> [QUOTED PASSAGE]
What Is the Asset Fitter?

The Asset Fitter allows for precise adjustments to optimize how a Deformable is fitted to a Shape.

Setting Up an Asset Fitter

You can create an Asset Fitter for each Deformable or drag in an existing one. To create a new Asset Fitter, right-click on the Deformable and select Create → Asset Fitter.

Note Currently, an Asset Fitter can only be applied to a Deformable within a Shape, not within its Template.

📌 Tutorial

In this tutorial, we show how to create or drag an Asset Fitter into Business_Top, under the Heavy Shape.

Configuring Fitter Meshes

You can edit what meshes of the Template are being considered when fitting assets. By accessing the Template Component, when you click the Template, you can see that all the model's meshes are being referenced here by default. Simply add and remove the meshes you wish.

Configuring the Asset Fitter

For each Asset Fitter, you can specify the deformation method type, apply expansion to make the Deformable fit more loosely, and define stiff regions, i.e., areas where the fitted Deformable should keep the same shape as in the template Deformable in some sense. Once everything is set, click Apply Changes to see the fitted Deformable.

More details on configuring each parameter are provided below:

• Deformer – choose the deformation method to fit the Deformable to the Shape:
  • Fast – Produces an approximate fit by balancing between speed and quality. The result is usually correct if the deformable fits tightly to the shape.
  • Accurate – Produces usually better quality results than the fast option, ensuring physically plausible deformations to the template deformable, though at the cost of increased processing time.
• Expansion – apply this setting to make the Deformable fit more loosely around the Shape. The expansion defines a minimum gap (in centimeters) between the Shape and the Deformable. This can be useful to reduce intersections.
• Stiff Regions – define as many regions as needed, to specify where the Deformable should be stiff in the sense that it does not change shape. For each stiff region, link the appropriate UV Masks to the respective deformable meshes. You can also customize the Stiffness Type and Bleeding for each region. See more details below in How to Apply Stiff Regions

Why Is Stiffness Important?

When fitting a Deformable into a Shape, regions that should remain stiff - like metallic pieces, armatures, fabric patterns - can deform unexpectedly. Applying stiff regions helps maintain the desired structure during deformation.

In the following example, we can see a shirt where the logo loses its form when deforming to the Heavy shape. By applying stiffness to that region, the logo's proportions are preserved compared to when stiffness is skipped.

In another example, when fitting a hat to a Goblin shape, the back and brim deform poorly due to the shape's features. Adding stiffness to these regions ensures a better fit, maintaining the hat’s intended form.

> [REQUIRED ACTION A]
Please repeat the passage of the Asset Fitter guide from "Why Is Stiffness" up to and including "hat’s intended form.".
> [REQUIRED ACTION B]
In the Asset Fitter guide, what unit is used for the minimum gap that Expansion sets between the Shape and the Deformable?

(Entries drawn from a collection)
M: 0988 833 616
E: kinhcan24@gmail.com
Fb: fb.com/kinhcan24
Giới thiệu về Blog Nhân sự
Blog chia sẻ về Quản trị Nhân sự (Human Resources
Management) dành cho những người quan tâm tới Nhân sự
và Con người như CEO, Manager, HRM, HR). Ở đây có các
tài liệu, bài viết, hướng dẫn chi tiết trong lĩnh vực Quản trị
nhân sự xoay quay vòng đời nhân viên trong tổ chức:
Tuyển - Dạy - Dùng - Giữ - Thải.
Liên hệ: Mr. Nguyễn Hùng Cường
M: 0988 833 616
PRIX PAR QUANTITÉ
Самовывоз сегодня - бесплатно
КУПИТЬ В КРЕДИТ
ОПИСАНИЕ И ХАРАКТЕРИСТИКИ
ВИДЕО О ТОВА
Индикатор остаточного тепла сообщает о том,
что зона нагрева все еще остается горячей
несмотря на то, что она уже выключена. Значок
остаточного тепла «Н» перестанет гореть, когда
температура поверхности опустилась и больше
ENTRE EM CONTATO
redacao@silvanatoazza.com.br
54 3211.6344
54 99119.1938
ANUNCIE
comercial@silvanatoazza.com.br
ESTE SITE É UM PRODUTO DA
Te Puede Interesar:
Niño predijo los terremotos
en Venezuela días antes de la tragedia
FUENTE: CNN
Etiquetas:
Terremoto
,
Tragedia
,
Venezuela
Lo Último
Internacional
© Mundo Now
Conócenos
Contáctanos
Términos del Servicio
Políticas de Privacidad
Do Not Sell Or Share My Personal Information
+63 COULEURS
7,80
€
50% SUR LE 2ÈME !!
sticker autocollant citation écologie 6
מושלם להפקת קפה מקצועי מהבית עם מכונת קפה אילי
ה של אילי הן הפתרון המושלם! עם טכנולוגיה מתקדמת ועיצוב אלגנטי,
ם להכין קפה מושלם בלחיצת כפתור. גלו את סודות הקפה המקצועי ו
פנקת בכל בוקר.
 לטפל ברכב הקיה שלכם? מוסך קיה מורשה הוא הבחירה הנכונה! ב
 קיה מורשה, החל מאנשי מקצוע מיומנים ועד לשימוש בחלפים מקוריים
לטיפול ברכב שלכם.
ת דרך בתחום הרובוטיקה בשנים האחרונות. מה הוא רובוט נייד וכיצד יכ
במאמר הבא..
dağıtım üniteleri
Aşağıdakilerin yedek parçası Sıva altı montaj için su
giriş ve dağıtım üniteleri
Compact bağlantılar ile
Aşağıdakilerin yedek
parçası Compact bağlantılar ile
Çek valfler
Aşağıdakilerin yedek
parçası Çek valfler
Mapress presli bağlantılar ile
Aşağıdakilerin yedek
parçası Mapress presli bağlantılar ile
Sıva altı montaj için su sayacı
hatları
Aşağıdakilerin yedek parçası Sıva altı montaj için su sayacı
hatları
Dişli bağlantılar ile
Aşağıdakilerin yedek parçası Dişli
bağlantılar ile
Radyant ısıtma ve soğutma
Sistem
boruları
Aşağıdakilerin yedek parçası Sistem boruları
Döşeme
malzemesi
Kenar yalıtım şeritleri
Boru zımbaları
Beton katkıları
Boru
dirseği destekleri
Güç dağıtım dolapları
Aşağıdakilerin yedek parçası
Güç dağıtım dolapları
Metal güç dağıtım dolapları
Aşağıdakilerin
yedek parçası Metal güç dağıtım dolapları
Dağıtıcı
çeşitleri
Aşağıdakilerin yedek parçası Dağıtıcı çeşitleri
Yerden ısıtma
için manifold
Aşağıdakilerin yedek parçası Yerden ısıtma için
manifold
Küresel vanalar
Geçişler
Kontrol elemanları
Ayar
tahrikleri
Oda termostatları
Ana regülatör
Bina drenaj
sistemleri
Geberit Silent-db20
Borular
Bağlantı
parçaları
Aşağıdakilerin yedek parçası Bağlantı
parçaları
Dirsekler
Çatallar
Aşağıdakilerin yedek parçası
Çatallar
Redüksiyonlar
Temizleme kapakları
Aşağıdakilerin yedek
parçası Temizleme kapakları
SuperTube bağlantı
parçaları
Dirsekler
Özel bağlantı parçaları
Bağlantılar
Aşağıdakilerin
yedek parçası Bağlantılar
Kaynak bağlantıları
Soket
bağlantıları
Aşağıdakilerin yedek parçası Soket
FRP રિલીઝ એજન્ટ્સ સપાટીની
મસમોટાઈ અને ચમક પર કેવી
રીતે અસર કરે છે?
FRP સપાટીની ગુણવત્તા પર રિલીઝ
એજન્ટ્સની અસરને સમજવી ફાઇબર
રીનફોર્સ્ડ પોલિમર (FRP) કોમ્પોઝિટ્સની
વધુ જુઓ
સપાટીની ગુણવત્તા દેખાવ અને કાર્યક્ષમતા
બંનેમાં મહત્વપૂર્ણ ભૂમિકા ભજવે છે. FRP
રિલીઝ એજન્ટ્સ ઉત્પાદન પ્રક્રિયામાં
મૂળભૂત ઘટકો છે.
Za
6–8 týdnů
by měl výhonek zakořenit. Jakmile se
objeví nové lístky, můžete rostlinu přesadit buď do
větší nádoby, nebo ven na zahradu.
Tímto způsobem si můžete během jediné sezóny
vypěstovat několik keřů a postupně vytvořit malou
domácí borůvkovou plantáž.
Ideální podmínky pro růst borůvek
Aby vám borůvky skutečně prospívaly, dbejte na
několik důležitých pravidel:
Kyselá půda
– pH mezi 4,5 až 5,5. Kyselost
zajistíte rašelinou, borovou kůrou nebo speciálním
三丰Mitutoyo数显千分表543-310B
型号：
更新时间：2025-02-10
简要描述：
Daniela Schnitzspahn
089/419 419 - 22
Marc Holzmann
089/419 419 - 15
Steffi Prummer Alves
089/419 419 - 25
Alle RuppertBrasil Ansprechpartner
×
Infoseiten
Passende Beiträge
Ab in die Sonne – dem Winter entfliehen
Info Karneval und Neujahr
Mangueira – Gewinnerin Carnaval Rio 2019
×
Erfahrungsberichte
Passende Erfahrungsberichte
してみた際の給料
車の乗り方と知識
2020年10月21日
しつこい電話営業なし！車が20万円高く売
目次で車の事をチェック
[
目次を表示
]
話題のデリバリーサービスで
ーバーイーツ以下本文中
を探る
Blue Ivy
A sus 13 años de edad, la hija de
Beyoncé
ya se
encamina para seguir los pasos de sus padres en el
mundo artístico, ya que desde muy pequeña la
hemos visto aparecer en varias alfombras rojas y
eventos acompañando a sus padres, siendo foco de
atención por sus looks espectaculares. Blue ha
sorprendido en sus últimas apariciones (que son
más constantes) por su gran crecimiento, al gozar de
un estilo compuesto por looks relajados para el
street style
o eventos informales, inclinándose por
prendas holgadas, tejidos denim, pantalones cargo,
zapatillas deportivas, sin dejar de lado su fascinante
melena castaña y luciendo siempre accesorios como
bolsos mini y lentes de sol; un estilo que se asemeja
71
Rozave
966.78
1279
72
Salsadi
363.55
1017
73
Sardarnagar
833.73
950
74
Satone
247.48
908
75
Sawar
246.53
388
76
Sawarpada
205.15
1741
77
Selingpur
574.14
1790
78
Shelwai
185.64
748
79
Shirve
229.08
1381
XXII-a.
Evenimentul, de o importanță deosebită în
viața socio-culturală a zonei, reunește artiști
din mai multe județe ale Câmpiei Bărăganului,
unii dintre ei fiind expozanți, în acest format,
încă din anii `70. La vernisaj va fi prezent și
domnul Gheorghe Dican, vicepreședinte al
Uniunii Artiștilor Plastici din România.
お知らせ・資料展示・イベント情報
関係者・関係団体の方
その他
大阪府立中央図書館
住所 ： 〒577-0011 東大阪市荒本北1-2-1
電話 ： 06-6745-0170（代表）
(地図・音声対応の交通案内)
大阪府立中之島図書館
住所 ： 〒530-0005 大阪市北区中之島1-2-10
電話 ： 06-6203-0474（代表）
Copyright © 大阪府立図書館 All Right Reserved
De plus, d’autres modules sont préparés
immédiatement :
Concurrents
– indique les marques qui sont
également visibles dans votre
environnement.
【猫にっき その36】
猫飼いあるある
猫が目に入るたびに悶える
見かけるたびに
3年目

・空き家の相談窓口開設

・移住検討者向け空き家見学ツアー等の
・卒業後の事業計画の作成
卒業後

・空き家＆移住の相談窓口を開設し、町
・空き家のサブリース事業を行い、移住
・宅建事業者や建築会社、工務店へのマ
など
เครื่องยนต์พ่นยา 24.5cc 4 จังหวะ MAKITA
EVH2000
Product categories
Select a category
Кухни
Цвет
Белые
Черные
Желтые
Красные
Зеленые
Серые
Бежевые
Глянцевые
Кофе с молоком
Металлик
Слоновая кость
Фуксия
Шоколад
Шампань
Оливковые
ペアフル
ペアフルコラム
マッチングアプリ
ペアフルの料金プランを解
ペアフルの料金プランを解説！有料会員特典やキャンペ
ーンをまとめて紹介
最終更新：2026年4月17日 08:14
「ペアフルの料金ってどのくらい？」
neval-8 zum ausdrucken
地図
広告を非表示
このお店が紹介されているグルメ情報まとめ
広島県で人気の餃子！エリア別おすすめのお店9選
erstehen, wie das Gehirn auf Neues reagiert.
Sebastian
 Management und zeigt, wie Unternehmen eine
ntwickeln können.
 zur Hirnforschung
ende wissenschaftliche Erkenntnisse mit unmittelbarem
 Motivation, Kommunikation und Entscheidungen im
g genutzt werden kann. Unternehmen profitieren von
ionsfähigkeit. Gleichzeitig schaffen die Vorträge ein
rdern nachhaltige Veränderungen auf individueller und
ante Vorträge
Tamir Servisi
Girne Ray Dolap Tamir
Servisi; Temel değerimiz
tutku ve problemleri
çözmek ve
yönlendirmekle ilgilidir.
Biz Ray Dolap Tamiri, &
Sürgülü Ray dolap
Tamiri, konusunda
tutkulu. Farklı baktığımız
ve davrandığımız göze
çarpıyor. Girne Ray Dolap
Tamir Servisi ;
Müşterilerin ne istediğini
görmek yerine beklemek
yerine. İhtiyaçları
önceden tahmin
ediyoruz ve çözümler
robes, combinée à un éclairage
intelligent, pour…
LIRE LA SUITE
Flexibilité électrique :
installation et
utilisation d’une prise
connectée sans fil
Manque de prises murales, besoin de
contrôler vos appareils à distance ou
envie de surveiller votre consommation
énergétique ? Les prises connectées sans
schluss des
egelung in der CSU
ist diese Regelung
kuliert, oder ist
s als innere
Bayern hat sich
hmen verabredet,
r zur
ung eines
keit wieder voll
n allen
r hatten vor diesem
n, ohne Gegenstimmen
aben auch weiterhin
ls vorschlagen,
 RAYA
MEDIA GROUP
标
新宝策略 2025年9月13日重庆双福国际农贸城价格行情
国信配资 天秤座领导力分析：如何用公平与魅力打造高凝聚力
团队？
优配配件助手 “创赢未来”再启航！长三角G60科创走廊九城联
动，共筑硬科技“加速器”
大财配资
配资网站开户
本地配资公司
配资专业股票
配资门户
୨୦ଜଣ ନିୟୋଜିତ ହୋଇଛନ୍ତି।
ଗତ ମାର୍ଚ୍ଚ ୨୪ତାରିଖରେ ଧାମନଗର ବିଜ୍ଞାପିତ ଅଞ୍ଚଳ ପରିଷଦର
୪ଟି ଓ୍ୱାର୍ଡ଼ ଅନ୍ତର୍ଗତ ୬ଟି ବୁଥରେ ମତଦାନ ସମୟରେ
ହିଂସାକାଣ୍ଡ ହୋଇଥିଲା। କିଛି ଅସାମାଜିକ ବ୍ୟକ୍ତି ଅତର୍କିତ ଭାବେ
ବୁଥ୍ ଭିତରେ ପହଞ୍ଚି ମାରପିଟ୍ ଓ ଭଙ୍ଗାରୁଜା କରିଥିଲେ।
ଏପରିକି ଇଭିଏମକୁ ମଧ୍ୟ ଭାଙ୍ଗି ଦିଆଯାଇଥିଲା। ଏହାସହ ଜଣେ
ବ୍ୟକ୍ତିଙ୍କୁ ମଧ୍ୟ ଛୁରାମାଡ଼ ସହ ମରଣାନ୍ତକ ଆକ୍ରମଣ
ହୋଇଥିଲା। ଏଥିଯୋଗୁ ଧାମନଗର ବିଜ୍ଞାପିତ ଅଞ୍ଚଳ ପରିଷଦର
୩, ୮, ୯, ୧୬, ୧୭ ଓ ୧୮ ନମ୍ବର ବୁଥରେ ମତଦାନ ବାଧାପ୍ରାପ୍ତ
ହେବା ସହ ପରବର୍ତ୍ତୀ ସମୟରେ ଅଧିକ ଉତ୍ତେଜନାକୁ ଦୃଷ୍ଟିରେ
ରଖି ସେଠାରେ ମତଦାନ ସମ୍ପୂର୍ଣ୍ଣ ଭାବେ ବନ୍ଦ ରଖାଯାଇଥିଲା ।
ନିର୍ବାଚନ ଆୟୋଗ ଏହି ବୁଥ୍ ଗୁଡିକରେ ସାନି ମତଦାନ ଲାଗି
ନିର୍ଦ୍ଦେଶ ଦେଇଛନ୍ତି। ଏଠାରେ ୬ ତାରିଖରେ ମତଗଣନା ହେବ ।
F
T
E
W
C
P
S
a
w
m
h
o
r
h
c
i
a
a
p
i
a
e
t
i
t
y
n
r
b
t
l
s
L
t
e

> [EXERCISE SOLUTION A]
Why Is Stiffness Important?

When fitting a Deformable into a Shape, regions that should remain stiff - like metallic pieces, armatures, fabric patterns - can deform unexpectedly. Applying stiff regions helps maintain the desired structure during deformation.

In the following example, we can see a shirt where the logo loses its form when deforming to the Heavy shape. By applying stiffness to that region, the logo's proportions are preserved compared to when stiffness is skipped.

In another example, when fitting a hat to a Goblin shape, the back and brim deform poorly due to the shape's features. Adding stiffness to these regions ensures a better fit, maintaining the hat’s intended form.

> [EXERCISE SOLUTION B]
Centimeters.